GOAL OF THE EXERCISE:
The required output is the line containing "Breast MRI (dynamic contrast-enhanced), one axial slice." through the final line of the material below, printed exactly, with no other lines.

RECORDS PROVIDED:
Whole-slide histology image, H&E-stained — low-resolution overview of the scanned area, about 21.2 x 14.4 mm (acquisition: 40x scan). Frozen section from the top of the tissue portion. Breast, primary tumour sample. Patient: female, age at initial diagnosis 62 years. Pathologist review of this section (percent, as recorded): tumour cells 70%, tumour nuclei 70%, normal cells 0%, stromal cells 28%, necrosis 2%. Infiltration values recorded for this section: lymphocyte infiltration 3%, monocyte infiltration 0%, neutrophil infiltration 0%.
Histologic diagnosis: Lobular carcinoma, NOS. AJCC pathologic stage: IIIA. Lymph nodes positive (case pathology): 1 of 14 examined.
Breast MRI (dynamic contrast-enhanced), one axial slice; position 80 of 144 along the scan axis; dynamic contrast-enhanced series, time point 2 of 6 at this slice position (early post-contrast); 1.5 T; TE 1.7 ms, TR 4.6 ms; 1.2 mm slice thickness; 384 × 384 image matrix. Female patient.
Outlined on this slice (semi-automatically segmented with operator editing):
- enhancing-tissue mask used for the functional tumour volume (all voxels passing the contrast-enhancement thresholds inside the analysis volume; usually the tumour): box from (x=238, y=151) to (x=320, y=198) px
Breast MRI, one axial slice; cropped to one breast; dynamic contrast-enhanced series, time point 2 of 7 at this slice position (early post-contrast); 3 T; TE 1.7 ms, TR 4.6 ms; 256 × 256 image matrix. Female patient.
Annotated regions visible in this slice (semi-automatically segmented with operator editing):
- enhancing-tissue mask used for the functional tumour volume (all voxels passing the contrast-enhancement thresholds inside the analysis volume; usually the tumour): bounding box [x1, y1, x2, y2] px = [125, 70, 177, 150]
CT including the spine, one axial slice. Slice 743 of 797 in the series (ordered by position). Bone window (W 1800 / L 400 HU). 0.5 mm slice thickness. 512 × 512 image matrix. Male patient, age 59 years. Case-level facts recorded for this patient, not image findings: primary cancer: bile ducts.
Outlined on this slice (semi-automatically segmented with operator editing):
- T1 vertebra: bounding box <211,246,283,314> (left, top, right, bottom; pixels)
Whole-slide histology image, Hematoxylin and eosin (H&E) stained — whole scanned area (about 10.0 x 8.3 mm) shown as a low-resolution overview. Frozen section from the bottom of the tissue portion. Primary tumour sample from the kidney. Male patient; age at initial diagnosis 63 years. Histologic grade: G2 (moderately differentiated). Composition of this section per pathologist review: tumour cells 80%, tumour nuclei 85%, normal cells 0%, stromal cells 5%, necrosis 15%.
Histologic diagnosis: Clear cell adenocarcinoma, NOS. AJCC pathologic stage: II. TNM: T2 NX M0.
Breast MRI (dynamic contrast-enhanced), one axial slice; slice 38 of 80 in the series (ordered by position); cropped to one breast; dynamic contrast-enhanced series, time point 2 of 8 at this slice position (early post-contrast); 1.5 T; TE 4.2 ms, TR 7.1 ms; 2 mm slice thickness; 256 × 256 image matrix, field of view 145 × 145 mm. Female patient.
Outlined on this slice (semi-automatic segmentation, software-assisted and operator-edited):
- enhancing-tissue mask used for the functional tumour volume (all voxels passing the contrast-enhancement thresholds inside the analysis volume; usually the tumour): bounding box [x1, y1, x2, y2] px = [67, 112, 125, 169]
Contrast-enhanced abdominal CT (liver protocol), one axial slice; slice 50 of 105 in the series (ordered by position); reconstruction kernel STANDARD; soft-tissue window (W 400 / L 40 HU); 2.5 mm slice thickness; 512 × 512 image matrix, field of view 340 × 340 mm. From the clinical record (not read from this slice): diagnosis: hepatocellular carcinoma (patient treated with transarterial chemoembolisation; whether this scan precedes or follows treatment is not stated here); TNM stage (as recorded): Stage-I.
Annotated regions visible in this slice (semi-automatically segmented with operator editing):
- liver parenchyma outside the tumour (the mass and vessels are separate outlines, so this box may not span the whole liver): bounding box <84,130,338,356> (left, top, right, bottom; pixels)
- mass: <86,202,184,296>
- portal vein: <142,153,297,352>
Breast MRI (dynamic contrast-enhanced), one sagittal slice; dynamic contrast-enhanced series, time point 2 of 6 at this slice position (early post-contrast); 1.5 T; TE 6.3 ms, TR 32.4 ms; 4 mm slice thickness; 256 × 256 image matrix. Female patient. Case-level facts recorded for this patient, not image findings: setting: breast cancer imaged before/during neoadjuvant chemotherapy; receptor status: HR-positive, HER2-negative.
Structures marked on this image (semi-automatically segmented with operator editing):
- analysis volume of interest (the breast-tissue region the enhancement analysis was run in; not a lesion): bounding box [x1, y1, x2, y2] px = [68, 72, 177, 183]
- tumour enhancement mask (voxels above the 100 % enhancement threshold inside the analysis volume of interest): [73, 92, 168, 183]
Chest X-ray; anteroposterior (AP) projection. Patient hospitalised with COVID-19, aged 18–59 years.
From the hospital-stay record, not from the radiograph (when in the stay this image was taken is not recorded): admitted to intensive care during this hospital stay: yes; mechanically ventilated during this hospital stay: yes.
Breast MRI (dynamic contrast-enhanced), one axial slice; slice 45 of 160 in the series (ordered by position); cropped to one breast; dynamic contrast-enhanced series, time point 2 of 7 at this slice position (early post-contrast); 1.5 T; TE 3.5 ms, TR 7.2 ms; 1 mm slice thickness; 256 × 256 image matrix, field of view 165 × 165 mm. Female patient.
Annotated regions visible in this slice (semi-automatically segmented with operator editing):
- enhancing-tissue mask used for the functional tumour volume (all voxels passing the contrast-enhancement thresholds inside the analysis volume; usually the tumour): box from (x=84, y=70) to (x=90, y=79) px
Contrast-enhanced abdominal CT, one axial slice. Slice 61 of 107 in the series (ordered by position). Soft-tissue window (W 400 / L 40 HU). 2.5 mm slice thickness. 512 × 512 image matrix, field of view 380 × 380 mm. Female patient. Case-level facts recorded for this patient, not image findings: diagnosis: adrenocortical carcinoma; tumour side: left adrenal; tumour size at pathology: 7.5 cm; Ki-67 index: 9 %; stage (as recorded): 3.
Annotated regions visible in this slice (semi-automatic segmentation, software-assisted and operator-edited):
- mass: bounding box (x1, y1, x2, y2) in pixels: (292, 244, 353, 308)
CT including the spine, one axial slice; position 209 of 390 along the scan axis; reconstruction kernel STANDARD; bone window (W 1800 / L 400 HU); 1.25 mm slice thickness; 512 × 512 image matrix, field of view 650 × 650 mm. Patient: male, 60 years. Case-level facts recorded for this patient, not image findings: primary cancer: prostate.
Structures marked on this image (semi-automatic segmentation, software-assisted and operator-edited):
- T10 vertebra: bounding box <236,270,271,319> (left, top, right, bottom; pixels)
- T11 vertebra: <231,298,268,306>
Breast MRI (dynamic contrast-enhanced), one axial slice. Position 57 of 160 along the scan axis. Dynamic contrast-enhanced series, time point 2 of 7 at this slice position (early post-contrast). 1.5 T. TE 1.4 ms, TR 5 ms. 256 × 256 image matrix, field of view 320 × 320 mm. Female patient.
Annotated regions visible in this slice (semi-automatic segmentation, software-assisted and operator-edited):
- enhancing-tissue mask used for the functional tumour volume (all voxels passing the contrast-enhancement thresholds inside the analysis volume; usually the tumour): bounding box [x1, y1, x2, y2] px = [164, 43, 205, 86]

ANSWER FOR THIS EXERCISE:
Breast MRI (dynamic contrast-enhanced), one axial slice. Position 57 of 160 along the scan axis. Dynamic contrast-enhanced series, time point 2 of 7 at this slice position (early post-contrast). 1.5 T. TE 1.4 ms, TR 5 ms. 256 × 256 image matrix, field of view 320 × 320 mm. Female patient.
Annotated regions visible in this slice (semi-automatic segmentation, software-assisted and operator-edited):
- enhancing-tissue mask used for the functional tumour volume (all voxels passing the contrast-enhancement thresholds inside the analysis volume; usually the tumour): bounding box [x1, y1, x2, y2] px = [164, 43, 205, 86]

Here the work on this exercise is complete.